L’incursione di fattori rappresentativi delle politiche simboliche, assume un aspetto contestualmente rilevante. È infatti un tipo di politica pubblica che Wilson definisce di tipologia imprenditoriale, e meglio conosciuta con la classificazione di Lowi, come redistributiva.

Tutte le politiche territoriali di questo tipo, tipicizzano modelli che portano con sé il conflitto.

E’ dunque necessario abbandonare la concezione secondo la quale governare sia la meccanica esecuzione di una volontà politica espressa. Chi governa è in una situazione di incertezza e di relativa ignoranza.

Chi ha progettato quell’ospedale, chi ha pensato di poter razionalizzare il bilancio, lo ha fatto, probabilmente, in buona fede, rispondendo ai propri elettori, ma con un enorme errore di sottovalutazione di quali potessero essere le capacità di accoglienza della decisione.

Questo non significa dover rinunciare, ma che la strategia è stata errata.

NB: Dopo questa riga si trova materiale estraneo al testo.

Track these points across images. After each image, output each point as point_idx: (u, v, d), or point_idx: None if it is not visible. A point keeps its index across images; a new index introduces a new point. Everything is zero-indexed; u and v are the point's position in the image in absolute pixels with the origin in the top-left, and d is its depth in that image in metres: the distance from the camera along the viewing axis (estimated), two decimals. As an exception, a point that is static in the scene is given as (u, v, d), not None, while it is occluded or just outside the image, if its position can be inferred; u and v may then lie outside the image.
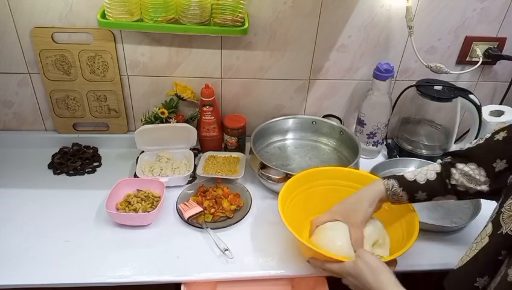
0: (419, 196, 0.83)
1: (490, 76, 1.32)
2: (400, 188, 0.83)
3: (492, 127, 1.21)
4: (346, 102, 1.34)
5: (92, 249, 0.94)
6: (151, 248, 0.96)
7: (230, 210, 1.05)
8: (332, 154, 1.28)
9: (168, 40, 1.15)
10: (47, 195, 1.09)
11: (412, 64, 1.27)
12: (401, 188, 0.83)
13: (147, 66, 1.20)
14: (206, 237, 0.98)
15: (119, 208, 1.03)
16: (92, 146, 1.28)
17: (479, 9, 1.18)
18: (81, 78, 1.18)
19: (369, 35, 1.20)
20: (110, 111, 1.25)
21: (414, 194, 0.83)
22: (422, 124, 1.30)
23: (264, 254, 0.95)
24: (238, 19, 1.05)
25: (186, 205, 1.05)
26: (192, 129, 1.19)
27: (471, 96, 1.18)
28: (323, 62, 1.24)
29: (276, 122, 1.29)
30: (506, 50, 1.26)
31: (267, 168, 1.08)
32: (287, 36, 1.18)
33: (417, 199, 0.84)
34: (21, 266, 0.89)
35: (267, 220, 1.05)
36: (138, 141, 1.18)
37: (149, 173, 1.15)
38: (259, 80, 1.25)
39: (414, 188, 0.83)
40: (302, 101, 1.32)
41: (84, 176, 1.18)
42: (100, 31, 1.11)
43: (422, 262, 0.95)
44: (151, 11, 1.01)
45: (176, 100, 1.21)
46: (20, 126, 1.28)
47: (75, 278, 0.87)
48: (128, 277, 0.88)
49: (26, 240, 0.95)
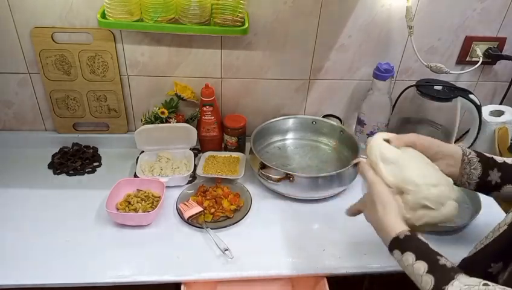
0: (492, 176, 0.77)
1: (490, 76, 1.32)
2: (476, 158, 0.78)
3: (493, 127, 1.21)
4: (346, 102, 1.34)
5: (92, 249, 0.94)
6: (151, 248, 0.96)
7: (230, 210, 1.05)
8: (332, 154, 1.28)
9: (168, 40, 1.15)
10: (47, 195, 1.09)
11: (412, 64, 1.27)
12: (478, 158, 0.78)
13: (146, 66, 1.20)
14: (206, 237, 0.98)
15: (119, 208, 1.03)
16: (92, 146, 1.28)
17: (479, 9, 1.18)
18: (81, 78, 1.18)
19: (369, 35, 1.20)
20: (110, 111, 1.25)
21: (488, 171, 0.77)
22: (422, 124, 1.30)
23: (264, 254, 0.95)
24: (238, 19, 1.05)
25: (186, 205, 1.05)
26: (192, 129, 1.19)
27: (471, 96, 1.18)
28: (323, 62, 1.24)
29: (276, 122, 1.29)
30: (506, 50, 1.26)
31: (267, 168, 1.08)
32: (287, 36, 1.18)
33: (489, 179, 0.77)
34: (21, 266, 0.89)
35: (267, 220, 1.05)
36: (138, 141, 1.18)
37: (149, 173, 1.15)
38: (259, 79, 1.25)
39: (491, 164, 0.77)
40: (302, 101, 1.32)
41: (84, 176, 1.18)
42: (100, 31, 1.11)
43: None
44: (151, 11, 1.01)
45: (176, 100, 1.21)
46: (20, 126, 1.28)
47: (75, 278, 0.87)
48: (128, 277, 0.88)
49: (26, 240, 0.95)
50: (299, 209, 1.09)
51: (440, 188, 0.71)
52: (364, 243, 0.99)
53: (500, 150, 1.19)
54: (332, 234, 1.02)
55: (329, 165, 1.23)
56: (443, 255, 0.62)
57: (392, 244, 0.66)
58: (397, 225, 0.66)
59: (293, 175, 1.05)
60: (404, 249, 0.63)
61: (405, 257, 0.63)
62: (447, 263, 0.60)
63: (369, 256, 0.96)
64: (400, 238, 0.64)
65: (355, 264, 0.94)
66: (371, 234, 1.02)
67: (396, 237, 0.65)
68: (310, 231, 1.03)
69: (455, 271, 0.59)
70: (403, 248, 0.63)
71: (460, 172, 0.78)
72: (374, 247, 0.97)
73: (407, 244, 0.63)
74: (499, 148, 1.20)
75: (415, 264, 0.61)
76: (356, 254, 0.96)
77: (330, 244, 0.99)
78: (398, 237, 0.65)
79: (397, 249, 0.64)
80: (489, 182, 0.78)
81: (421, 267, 0.60)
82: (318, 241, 0.99)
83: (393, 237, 0.66)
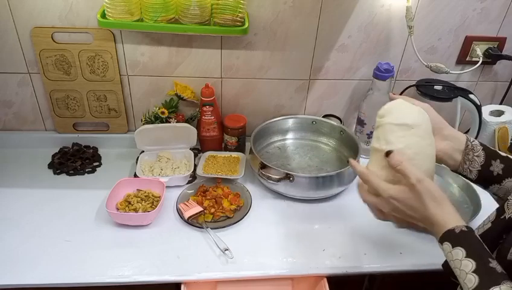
0: (494, 166, 0.75)
1: (490, 76, 1.32)
2: (480, 146, 0.76)
3: (493, 127, 1.21)
4: (346, 102, 1.34)
5: (92, 249, 0.94)
6: (151, 247, 0.96)
7: (230, 210, 1.05)
8: (332, 154, 1.28)
9: (168, 40, 1.15)
10: (47, 195, 1.09)
11: (412, 64, 1.27)
12: (481, 147, 0.76)
13: (147, 66, 1.20)
14: (206, 236, 0.98)
15: (119, 207, 1.03)
16: (92, 146, 1.28)
17: (479, 9, 1.18)
18: (81, 78, 1.18)
19: (369, 35, 1.20)
20: (110, 111, 1.25)
21: (491, 161, 0.76)
22: (422, 124, 1.30)
23: (264, 254, 0.95)
24: (238, 19, 1.05)
25: (186, 205, 1.05)
26: (192, 129, 1.19)
27: (471, 96, 1.18)
28: (323, 62, 1.24)
29: (276, 122, 1.29)
30: (506, 50, 1.26)
31: (267, 168, 1.08)
32: (287, 36, 1.18)
33: (491, 169, 0.76)
34: (21, 266, 0.89)
35: (267, 220, 1.05)
36: (138, 141, 1.18)
37: (149, 173, 1.15)
38: (259, 79, 1.25)
39: (494, 155, 0.76)
40: (302, 101, 1.32)
41: (84, 176, 1.18)
42: (100, 31, 1.11)
43: (423, 262, 0.95)
44: (151, 11, 1.01)
45: (176, 100, 1.21)
46: (20, 126, 1.28)
47: (75, 278, 0.87)
48: (128, 277, 0.88)
49: (26, 240, 0.95)
50: (299, 209, 1.09)
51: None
52: (364, 243, 0.99)
53: (500, 150, 1.19)
54: (332, 234, 1.02)
55: (329, 165, 1.23)
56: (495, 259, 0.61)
57: (444, 236, 0.64)
58: (454, 218, 0.65)
59: (293, 175, 1.05)
60: (456, 244, 0.62)
61: (455, 251, 0.62)
62: (498, 267, 0.59)
63: (369, 256, 0.96)
64: (456, 232, 0.63)
65: (355, 264, 0.94)
66: (371, 234, 1.03)
67: (451, 229, 0.63)
68: (310, 231, 1.03)
69: (503, 277, 0.57)
70: (455, 242, 0.62)
71: (462, 157, 0.77)
72: (374, 247, 0.98)
73: (461, 240, 0.62)
74: (499, 148, 1.20)
75: (464, 261, 0.60)
76: (356, 254, 0.96)
77: (330, 244, 0.99)
78: (453, 230, 0.63)
79: (449, 241, 0.63)
80: (491, 172, 0.76)
81: (469, 265, 0.59)
82: (318, 241, 0.99)
83: (447, 229, 0.64)
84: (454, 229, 0.63)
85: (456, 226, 0.63)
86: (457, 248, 0.61)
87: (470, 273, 0.58)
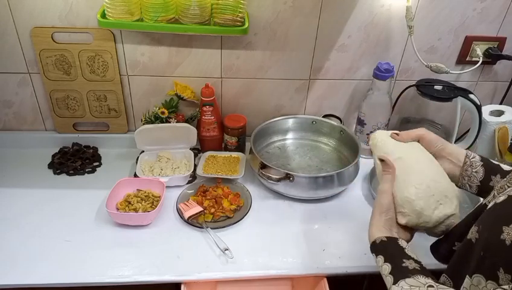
0: (494, 182, 0.75)
1: (490, 76, 1.32)
2: (480, 162, 0.77)
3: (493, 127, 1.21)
4: (346, 102, 1.34)
5: (92, 249, 0.94)
6: (151, 247, 0.96)
7: (230, 210, 1.05)
8: (332, 154, 1.28)
9: (168, 40, 1.15)
10: (47, 195, 1.09)
11: (412, 64, 1.27)
12: (481, 162, 0.77)
13: (147, 66, 1.20)
14: (206, 236, 0.98)
15: (119, 207, 1.03)
16: (92, 146, 1.28)
17: (479, 9, 1.18)
18: (81, 78, 1.18)
19: (369, 35, 1.20)
20: (110, 111, 1.26)
21: (491, 176, 0.75)
22: (422, 124, 1.30)
23: (264, 254, 0.95)
24: (238, 19, 1.05)
25: (186, 205, 1.05)
26: (192, 129, 1.19)
27: (471, 96, 1.18)
28: (323, 62, 1.24)
29: (276, 122, 1.29)
30: (506, 50, 1.26)
31: (267, 168, 1.08)
32: (287, 36, 1.18)
33: (491, 184, 0.76)
34: (21, 266, 0.89)
35: (267, 220, 1.05)
36: (138, 141, 1.18)
37: (149, 173, 1.15)
38: (259, 79, 1.25)
39: (494, 170, 0.76)
40: (302, 101, 1.32)
41: (84, 176, 1.18)
42: (100, 31, 1.11)
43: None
44: (151, 11, 1.01)
45: (176, 100, 1.21)
46: (20, 126, 1.28)
47: (75, 278, 0.87)
48: (128, 277, 0.88)
49: (26, 240, 0.95)
50: (299, 209, 1.09)
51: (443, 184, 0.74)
52: (364, 243, 0.98)
53: (500, 150, 1.19)
54: (332, 234, 1.02)
55: (330, 165, 1.23)
56: (415, 259, 0.67)
57: (371, 248, 0.73)
58: (378, 232, 0.72)
59: (293, 175, 1.05)
60: (377, 253, 0.70)
61: (377, 259, 0.70)
62: (411, 265, 0.65)
63: (369, 256, 0.95)
64: (376, 243, 0.71)
65: (355, 264, 0.94)
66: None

Dunque, gli attori sono soli nella misura in cui, come il Principe di Machiavelli, mantenere il potere, riuscire ad esercitare quella autorità, essere autorizzato fino in fondo, richiede un qualcosa in più.

Non basta il mandato elettorale, non basta un buon progetto tecnico, è necessario anche, studiare la situazione, capire il modo migliore per decidere e solo successivamente implementare la dinamica senza mai sottovalutare le volontà degli attori coinvolti.

Emerge l’importanza di preoccuparsi di trasparenza e regolarità, mantenendo aperto un canale comunicativo di informazione sullo stato dei lavori con la cittadinanza. Tutto ciò per prevenire ed arginare, il più possibile, criticità che inficino principalmente la fase implementativa.

Le opposizioni, dunque, vanno incanalate ed affrontate nella fase decisionale, molto più plastica della fase implementativa. Bloccare la costruzione di un’opera nella fase d’implementazione, infatti, significa concretizzare il rischio dell’incompletezza, dando luogo ad un ‘mostro’ amministrativo.

Ecco perché le politiche pubbliche non sono delle meccaniche rappresentazioni, ma dinamiche complesse in cui è necessario comprendere il processo di negoziazione del potere al fine di adottare una strategia ad hoc che prevenga per tempo il conflitto. Incertezza e complessità rappresentano due variabili contestuali. Vanno analizzate, scomposte e, poi, ricomprese.